> [Documento original]:
....................

Hibernação Facultativa

Originalmente publicado na edição #70 da newsletter Metafoundry, de Deb Chachra e traduzido com sua permissão.

Taty Guedes
6 min readAug 8, 2019

Pensando em escalas de tempo.

COORDENADAS: escrevo isto em uma cafeteria local, após passar boa parte do fim de semana em Corning, NY. Estive ali para visitar um dos meus museus favoritos, o Corning Museum of Glass, e para participar de um workshop de como fazer pesos de papel. Assim, passei a maior parte do sábado aprendendo a administrar os efeitos da gravidade em bolotas incandescentes de vidro, cuja viscosidade mudava a cada instante.

Corning foi fundado em 1851 em Somerville, Massachusetts, a alguns quilômetros de onde estou escrevendo isto, e foi movido para a cidade que pegou seu nome em 1868, onde está alojado desde então. Na hora do almoço no sábado, eu ouvi um apito a vapor bem alto, e levei alguns instantes para perceber que não era um trem vindo; é uma tradição aural que se repete oito vezes ao dia, conservada desde quando a fábrica gerenciava o tempo na cidade. Paradoxalmente, Corning tem uma tradição secular de inovação — ela é lar de um dos primeiros laboratórios de pesquisa industrial, e hoje eles investem 10% da receita em pesquisa e desenvolvimento. Na década de 1950, Corning perdeu a corrida para produzir vidro plano econômico para o Processo de vidro de Pilkington, mas o processo por fusão que desenvolveram, que produz uma série contínua de folhas de vidro finas e sem marcas, ressurgiu na década de 1980, quando se tornou perfeito para telas de computadores. E eu acredito que um pouco do que vi no campus de Corning foi financiado por receita de um processo intensivo mas eficaz de fortalecer quimicamente o vidro, desenvolvido na década de 1960, mas que só encontrou uma aplicação — e enorme sucesso— meio século depois, como Gorilla Glass para smartphones.

....................

> [Linhas de dados]:
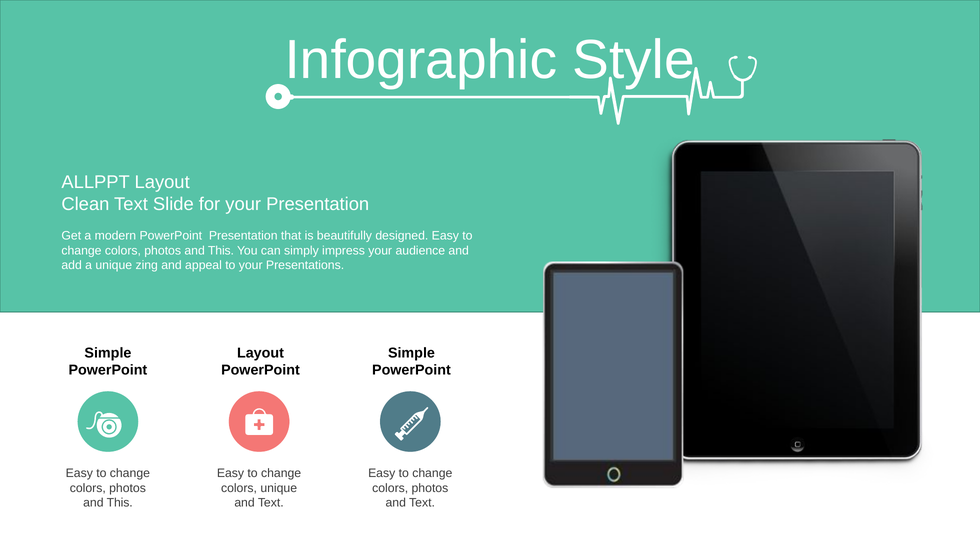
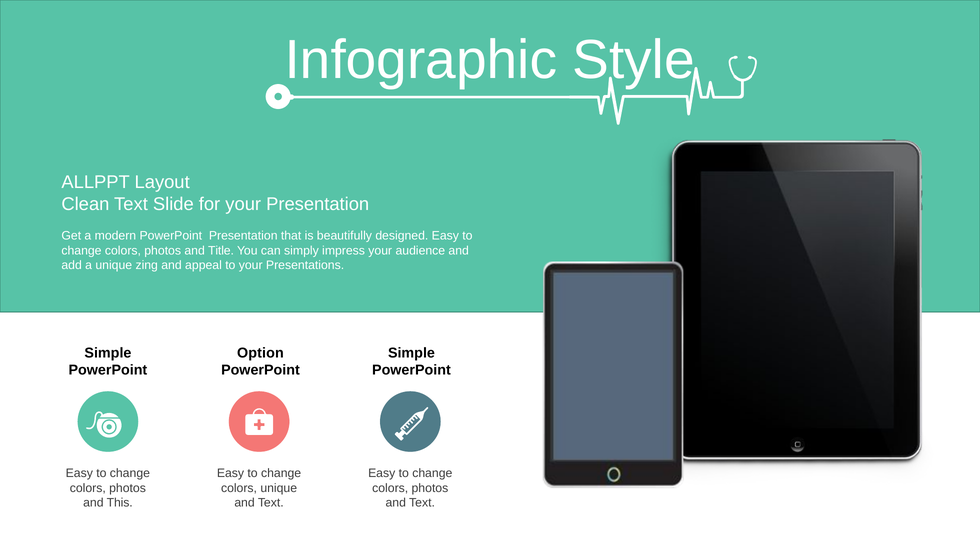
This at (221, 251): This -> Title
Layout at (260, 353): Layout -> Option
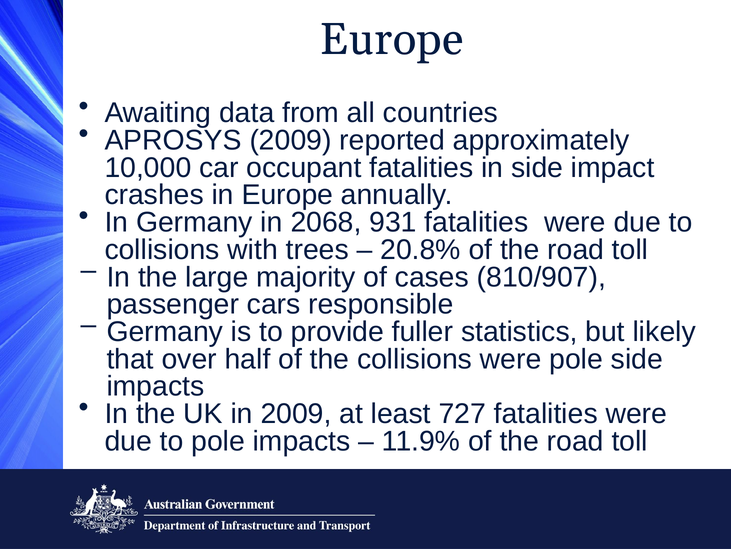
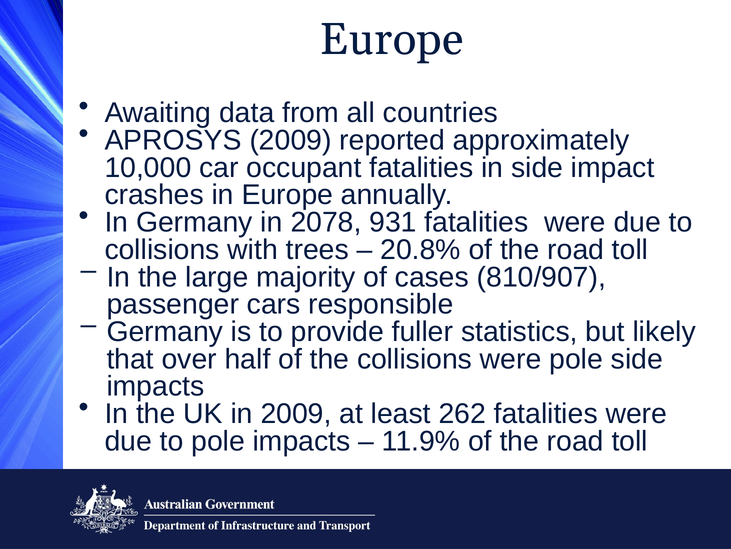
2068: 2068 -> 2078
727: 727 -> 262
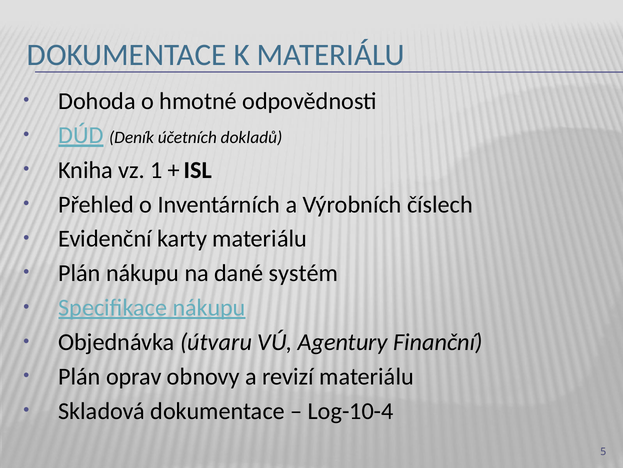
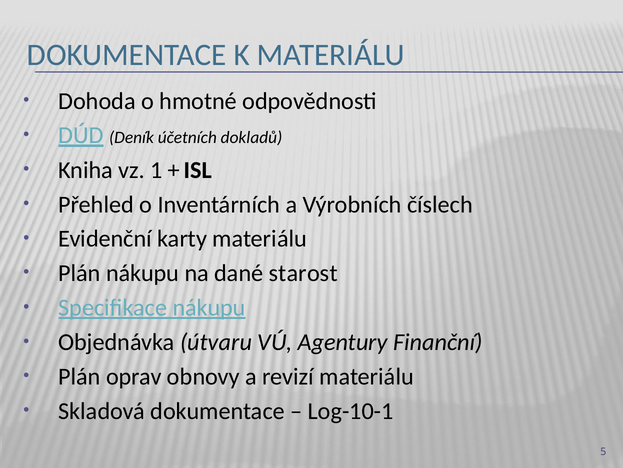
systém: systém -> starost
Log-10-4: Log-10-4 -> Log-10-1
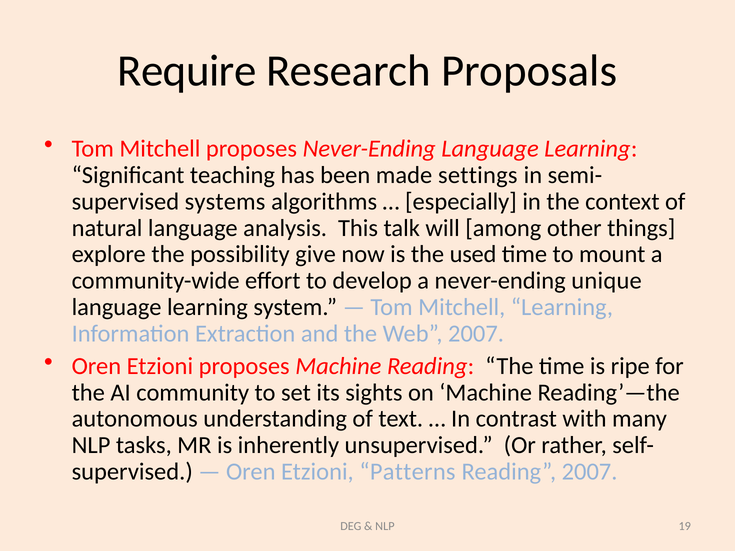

....................

> [Tarefa]:
De acordo com o texto sobre Corning, quantas vezes por dia se repete o apito a vapor ouvido na cidade?

> [Resposta final]:
Oito vezes ao dia.